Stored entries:
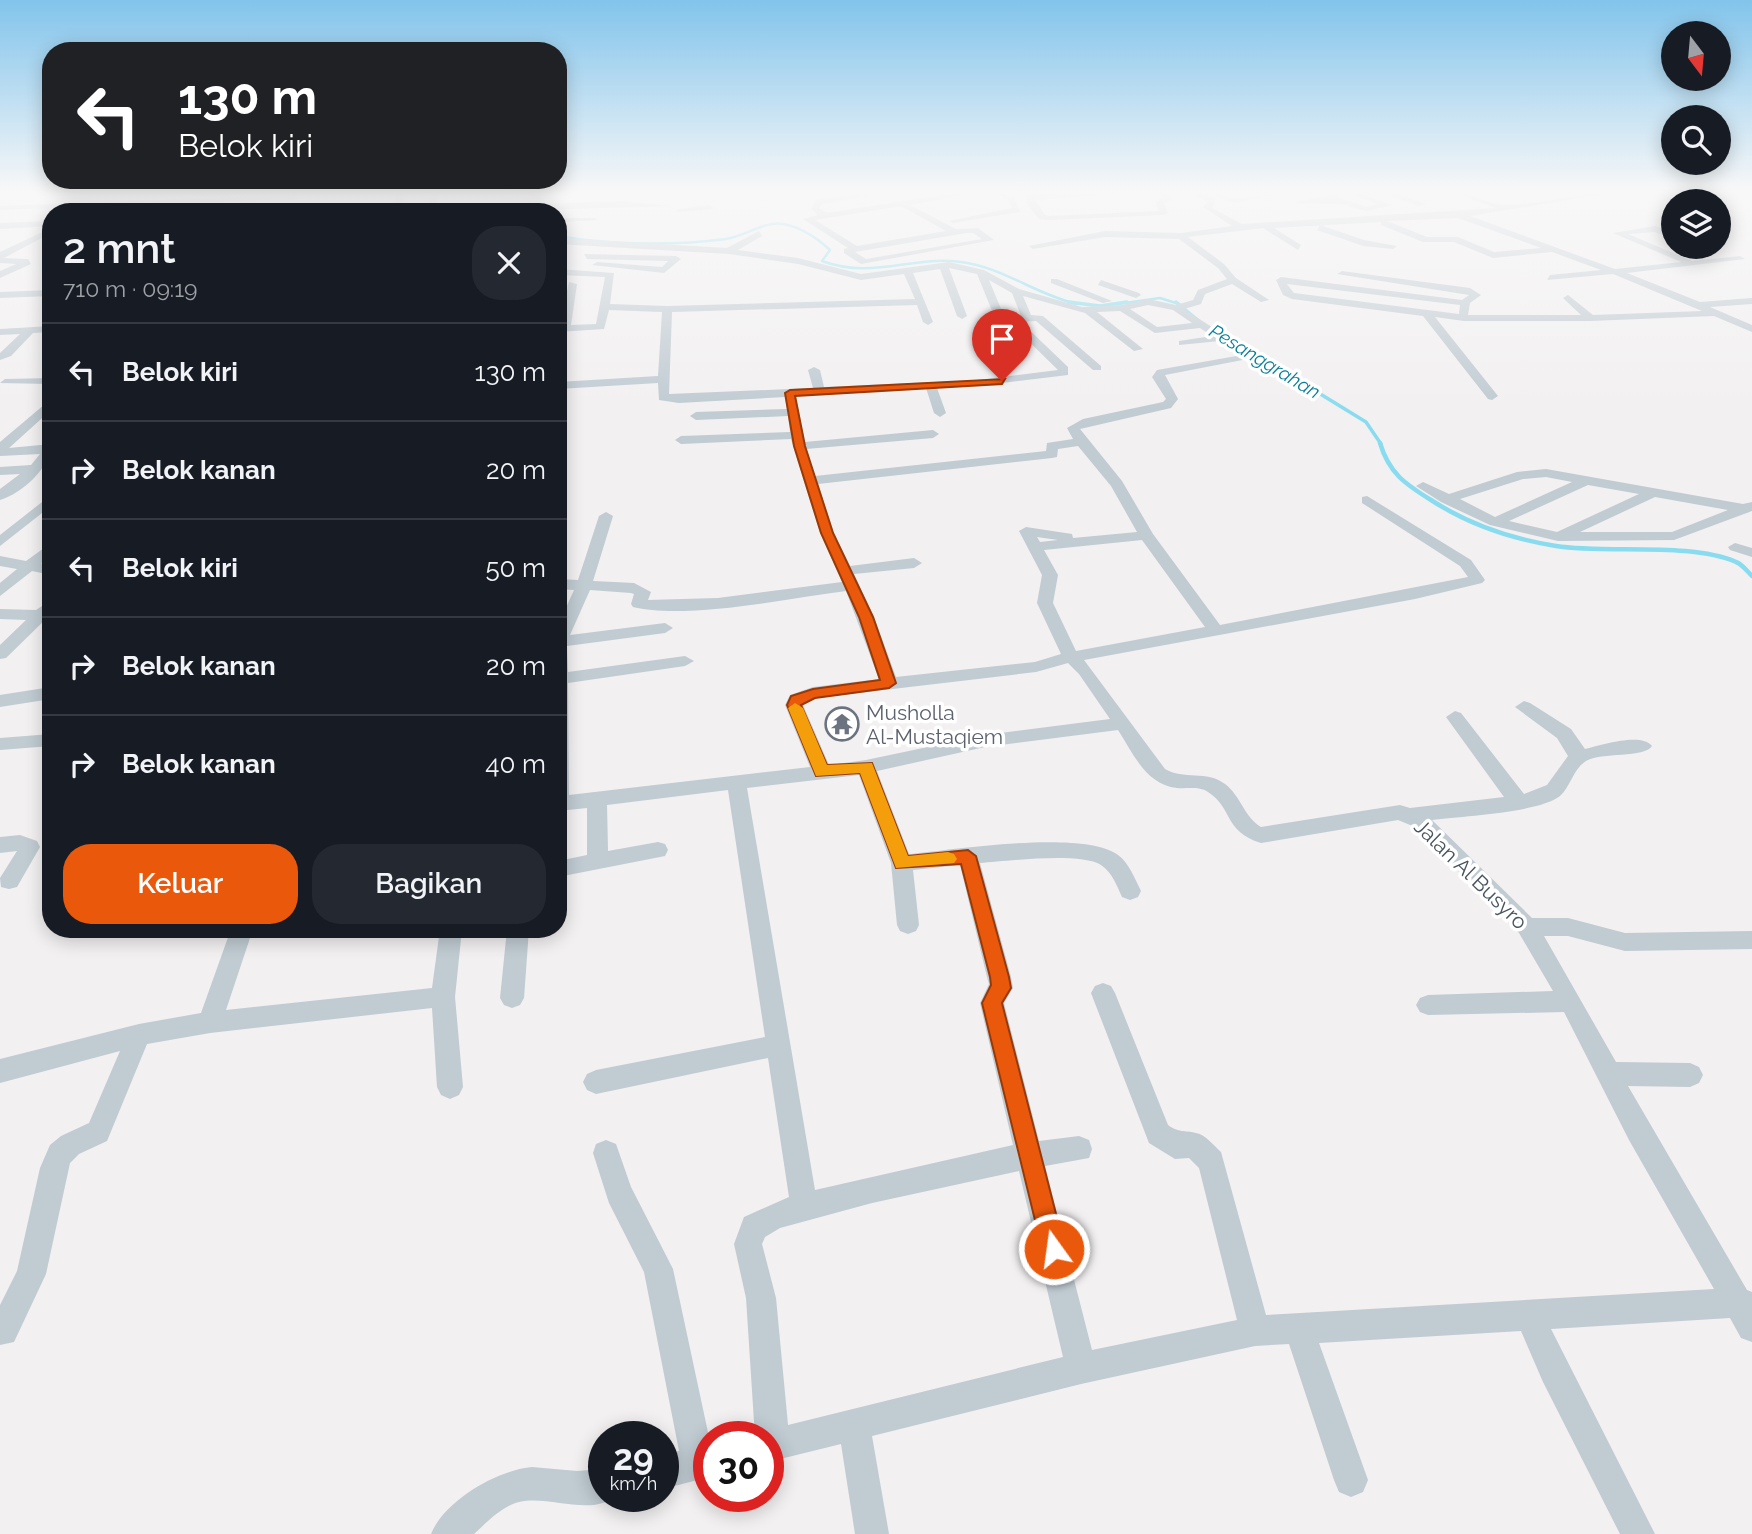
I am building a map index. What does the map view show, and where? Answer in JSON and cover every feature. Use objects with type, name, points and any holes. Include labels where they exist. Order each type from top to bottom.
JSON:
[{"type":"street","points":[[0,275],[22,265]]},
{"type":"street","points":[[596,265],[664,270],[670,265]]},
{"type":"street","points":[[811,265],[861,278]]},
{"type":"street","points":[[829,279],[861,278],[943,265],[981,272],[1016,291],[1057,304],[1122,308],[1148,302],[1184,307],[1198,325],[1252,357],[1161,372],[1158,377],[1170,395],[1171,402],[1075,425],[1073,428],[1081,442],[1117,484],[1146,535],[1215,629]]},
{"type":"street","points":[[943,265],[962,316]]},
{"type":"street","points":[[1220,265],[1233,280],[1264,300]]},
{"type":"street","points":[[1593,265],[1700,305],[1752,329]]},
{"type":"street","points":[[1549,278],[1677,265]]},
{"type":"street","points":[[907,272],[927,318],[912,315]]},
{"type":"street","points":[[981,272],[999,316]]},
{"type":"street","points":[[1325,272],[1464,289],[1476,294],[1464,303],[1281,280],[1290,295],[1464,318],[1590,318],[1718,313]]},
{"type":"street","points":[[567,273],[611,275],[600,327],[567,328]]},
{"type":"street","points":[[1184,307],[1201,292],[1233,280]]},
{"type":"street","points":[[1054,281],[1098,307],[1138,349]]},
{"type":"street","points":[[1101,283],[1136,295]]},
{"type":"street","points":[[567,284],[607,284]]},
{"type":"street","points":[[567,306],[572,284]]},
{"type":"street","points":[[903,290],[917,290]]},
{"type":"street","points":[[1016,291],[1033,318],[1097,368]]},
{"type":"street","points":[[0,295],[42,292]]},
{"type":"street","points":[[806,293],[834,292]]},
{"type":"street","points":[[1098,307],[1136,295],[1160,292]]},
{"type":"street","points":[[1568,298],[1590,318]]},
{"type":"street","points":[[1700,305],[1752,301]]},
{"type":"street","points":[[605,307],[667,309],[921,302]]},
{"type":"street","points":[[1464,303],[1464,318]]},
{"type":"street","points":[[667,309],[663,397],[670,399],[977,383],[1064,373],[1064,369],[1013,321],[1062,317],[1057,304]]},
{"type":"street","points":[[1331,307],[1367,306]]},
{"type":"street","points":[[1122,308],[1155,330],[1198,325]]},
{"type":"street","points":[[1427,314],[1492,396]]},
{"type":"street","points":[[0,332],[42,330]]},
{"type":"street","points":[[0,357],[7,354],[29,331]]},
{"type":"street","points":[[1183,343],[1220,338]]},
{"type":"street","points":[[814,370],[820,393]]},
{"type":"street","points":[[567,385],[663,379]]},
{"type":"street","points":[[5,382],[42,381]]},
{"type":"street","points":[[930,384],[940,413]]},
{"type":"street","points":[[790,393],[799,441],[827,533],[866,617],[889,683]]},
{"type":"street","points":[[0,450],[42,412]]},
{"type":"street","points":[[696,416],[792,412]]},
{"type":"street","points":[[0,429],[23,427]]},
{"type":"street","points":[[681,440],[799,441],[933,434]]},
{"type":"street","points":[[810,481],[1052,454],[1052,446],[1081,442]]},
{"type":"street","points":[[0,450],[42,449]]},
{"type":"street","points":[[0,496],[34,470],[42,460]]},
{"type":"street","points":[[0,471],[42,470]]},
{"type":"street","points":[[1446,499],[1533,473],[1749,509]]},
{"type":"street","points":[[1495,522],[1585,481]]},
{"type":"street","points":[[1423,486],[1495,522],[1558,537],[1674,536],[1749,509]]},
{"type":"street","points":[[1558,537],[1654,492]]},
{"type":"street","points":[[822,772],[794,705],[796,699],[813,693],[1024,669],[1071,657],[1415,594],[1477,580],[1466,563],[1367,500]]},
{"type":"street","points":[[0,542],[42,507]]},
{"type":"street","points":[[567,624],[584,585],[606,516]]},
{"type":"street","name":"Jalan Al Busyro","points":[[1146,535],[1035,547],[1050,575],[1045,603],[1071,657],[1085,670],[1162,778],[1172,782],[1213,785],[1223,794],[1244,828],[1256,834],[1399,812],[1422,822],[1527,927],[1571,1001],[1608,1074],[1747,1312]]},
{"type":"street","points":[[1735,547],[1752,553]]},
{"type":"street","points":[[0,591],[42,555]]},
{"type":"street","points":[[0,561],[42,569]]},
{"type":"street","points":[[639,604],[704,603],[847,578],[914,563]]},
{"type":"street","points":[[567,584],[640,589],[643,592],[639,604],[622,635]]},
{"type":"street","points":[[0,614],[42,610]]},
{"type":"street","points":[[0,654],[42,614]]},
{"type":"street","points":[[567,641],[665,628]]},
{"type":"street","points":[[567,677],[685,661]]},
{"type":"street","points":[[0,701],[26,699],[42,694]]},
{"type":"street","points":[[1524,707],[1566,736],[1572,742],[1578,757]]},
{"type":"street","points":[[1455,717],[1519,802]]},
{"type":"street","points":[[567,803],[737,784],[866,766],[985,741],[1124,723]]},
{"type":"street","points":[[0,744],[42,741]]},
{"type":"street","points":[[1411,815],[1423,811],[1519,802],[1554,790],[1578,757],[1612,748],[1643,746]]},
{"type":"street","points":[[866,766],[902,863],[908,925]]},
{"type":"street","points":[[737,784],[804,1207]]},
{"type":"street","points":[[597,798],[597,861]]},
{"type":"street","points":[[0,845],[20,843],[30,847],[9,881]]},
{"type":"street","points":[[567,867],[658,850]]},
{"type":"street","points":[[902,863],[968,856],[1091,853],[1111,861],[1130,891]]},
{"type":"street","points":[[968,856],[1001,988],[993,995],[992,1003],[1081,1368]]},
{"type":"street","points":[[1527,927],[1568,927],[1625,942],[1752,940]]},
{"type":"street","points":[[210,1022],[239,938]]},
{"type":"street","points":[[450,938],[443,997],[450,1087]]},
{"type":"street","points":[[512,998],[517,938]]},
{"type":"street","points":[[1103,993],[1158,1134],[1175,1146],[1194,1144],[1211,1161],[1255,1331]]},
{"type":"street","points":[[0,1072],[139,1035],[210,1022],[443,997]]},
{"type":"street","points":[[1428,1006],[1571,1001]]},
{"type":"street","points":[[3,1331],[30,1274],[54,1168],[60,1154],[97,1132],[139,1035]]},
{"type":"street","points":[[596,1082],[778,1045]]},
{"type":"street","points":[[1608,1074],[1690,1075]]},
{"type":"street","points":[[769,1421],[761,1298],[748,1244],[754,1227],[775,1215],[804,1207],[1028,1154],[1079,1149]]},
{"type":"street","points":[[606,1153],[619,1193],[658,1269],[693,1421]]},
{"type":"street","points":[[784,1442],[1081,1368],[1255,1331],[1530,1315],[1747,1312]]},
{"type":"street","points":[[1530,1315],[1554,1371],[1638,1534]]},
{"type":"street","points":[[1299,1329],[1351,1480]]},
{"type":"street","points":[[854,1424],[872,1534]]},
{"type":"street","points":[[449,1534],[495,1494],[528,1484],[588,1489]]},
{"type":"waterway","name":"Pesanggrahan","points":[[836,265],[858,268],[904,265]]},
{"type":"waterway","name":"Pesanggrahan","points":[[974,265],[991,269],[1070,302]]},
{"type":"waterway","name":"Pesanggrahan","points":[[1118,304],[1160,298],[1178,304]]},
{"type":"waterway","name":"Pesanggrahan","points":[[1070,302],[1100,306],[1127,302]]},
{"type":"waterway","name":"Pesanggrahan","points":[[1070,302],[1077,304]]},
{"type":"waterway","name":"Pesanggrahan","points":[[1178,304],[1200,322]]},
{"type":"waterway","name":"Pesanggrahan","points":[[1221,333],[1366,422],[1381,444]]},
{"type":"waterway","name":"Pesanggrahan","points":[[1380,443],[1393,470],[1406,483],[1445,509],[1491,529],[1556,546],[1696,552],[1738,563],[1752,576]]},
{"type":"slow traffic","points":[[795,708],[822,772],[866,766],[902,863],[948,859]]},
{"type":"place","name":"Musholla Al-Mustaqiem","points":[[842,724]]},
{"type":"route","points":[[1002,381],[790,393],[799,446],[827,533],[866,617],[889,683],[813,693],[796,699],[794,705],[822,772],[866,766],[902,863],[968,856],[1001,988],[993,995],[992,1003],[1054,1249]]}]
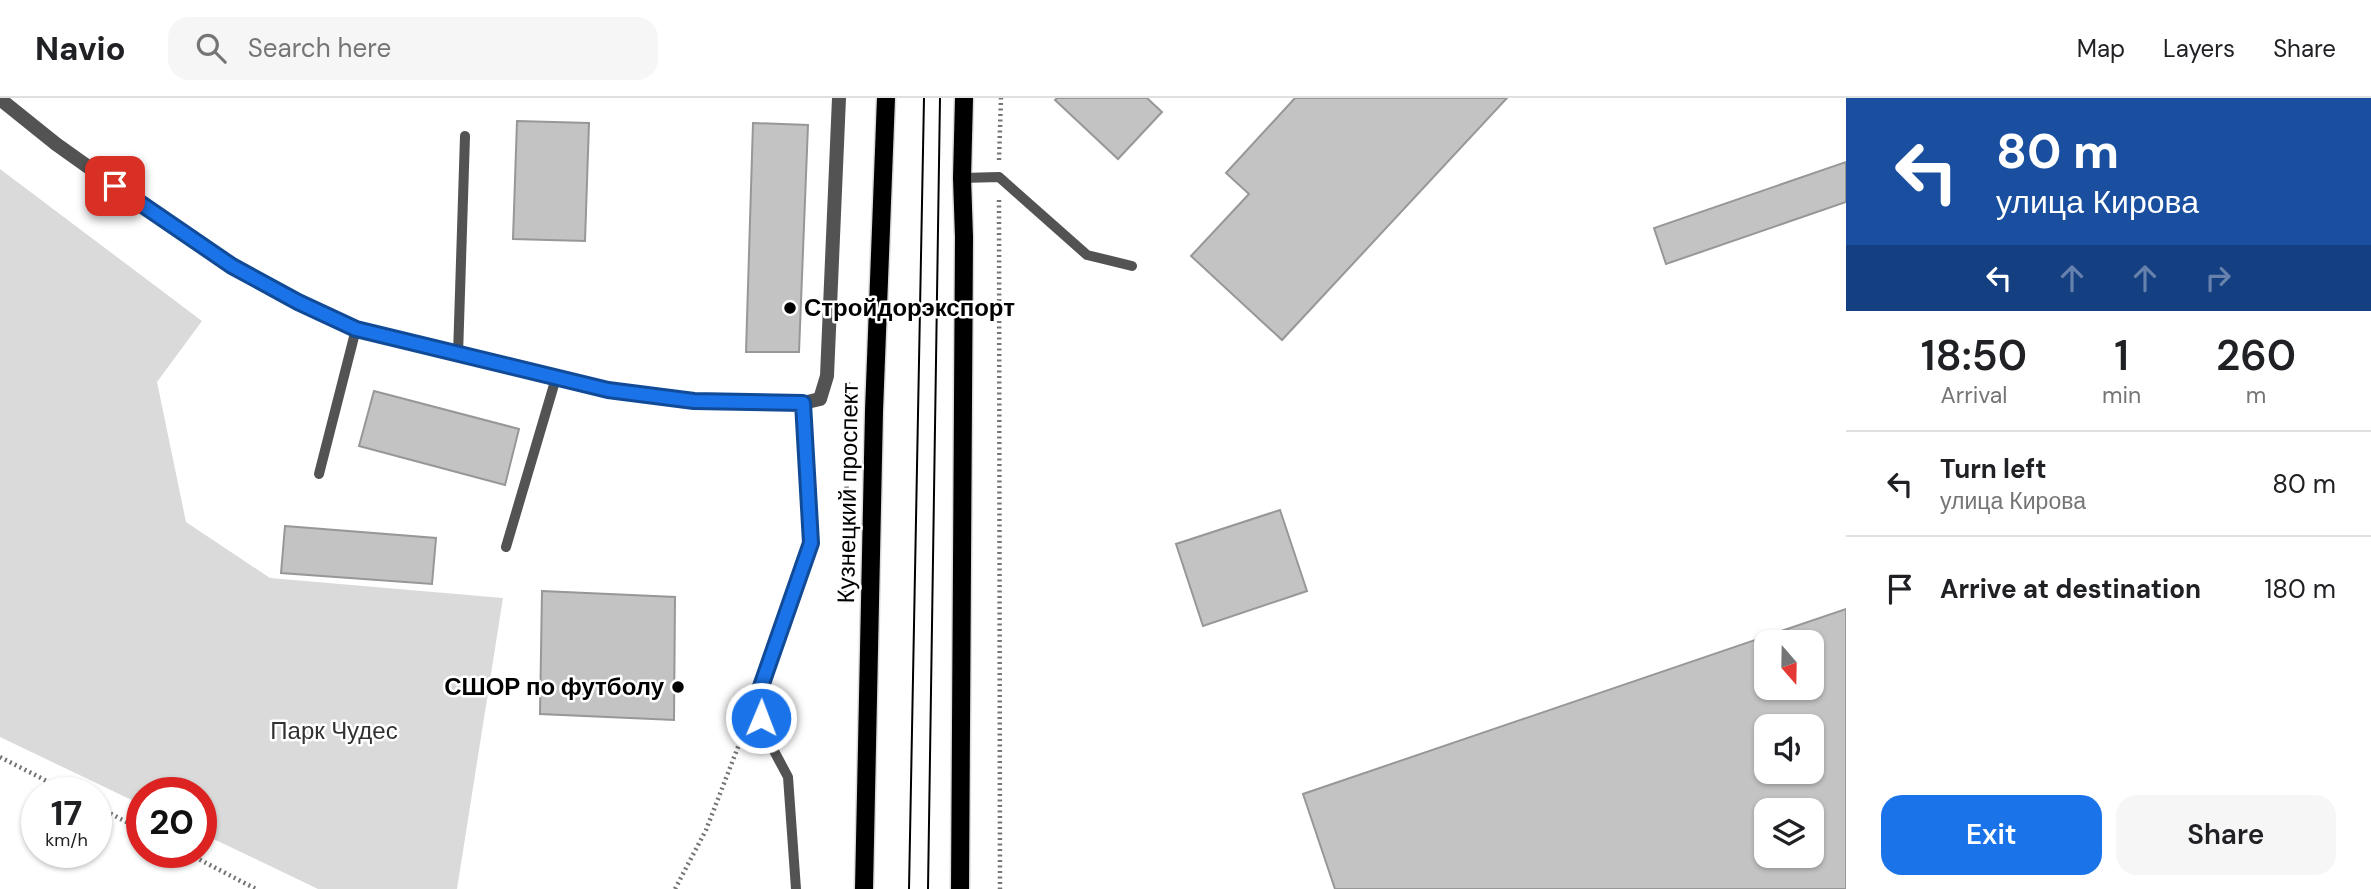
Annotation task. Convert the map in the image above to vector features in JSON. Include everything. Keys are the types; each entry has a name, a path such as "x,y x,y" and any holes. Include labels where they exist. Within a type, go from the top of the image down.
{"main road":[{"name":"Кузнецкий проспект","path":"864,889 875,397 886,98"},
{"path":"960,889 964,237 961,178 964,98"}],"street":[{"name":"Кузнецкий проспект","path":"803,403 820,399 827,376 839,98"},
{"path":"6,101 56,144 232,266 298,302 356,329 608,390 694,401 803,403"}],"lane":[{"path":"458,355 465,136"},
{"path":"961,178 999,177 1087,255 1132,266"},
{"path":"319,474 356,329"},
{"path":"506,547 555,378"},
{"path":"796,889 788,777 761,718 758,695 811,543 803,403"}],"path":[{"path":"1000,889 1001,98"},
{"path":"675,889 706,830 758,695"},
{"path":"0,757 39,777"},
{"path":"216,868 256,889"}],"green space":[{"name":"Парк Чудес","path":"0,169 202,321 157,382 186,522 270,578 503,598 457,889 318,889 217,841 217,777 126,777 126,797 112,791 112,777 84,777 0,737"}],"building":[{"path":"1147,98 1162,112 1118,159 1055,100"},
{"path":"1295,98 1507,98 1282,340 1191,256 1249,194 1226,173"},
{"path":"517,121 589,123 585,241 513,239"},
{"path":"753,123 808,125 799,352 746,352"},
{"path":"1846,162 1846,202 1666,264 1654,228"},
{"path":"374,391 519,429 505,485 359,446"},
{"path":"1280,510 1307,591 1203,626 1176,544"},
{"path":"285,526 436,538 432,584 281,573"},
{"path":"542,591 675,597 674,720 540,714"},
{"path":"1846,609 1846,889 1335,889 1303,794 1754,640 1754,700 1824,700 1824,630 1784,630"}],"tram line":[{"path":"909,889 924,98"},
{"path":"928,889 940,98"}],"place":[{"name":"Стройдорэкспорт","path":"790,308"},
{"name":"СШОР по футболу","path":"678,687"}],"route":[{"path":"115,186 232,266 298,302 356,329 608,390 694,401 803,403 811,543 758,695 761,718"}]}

ASSIGNMENT
From the line that contains "Annotation task. Convert" to the last line of the data, write out each line exactly and add nothing.

OUTPUT FOR THIS EXERCISE
Annotation task. Convert the map in the image above to vector features in JSON. Include everything. Keys are the types; each entry has a name, a path such as "x,y x,y" and any holes. Include labels where they exist. Within a type, go from the top of the image down.
{"main road":[{"name":"Кузнецкий проспект","path":"864,889 875,397 886,98"},
{"path":"960,889 964,237 961,178 964,98"}],"street":[{"name":"Кузнецкий проспект","path":"803,403 820,399 827,376 839,98"},
{"path":"6,101 56,144 232,266 298,302 356,329 608,390 694,401 803,403"}],"lane":[{"path":"458,355 465,136"},
{"path":"961,178 999,177 1087,255 1132,266"},
{"path":"319,474 356,329"},
{"path":"506,547 555,378"},
{"path":"796,889 788,777 761,718 758,695 811,543 803,403"}],"path":[{"path":"1000,889 1001,98"},
{"path":"675,889 706,830 758,695"},
{"path":"0,757 39,777"},
{"path":"216,868 256,889"}],"green space":[{"name":"Парк Чудес","path":"0,169 202,321 157,382 186,522 270,578 503,598 457,889 318,889 217,841 217,777 126,777 126,797 112,791 112,777 84,777 0,737"}],"building":[{"path":"1147,98 1162,112 1118,159 1055,100"},
{"path":"1295,98 1507,98 1282,340 1191,256 1249,194 1226,173"},
{"path":"517,121 589,123 585,241 513,239"},
{"path":"753,123 808,125 799,352 746,352"},
{"path":"1846,162 1846,202 1666,264 1654,228"},
{"path":"374,391 519,429 505,485 359,446"},
{"path":"1280,510 1307,591 1203,626 1176,544"},
{"path":"285,526 436,538 432,584 281,573"},
{"path":"542,591 675,597 674,720 540,714"},
{"path":"1846,609 1846,889 1335,889 1303,794 1754,640 1754,700 1824,700 1824,630 1784,630"}],"tram line":[{"path":"909,889 924,98"},
{"path":"928,889 940,98"}],"place":[{"name":"Стройдорэкспорт","path":"790,308"},
{"name":"СШОР по футболу","path":"678,687"}],"route":[{"path":"115,186 232,266 298,302 356,329 608,390 694,401 803,403 811,543 758,695 761,718"}]}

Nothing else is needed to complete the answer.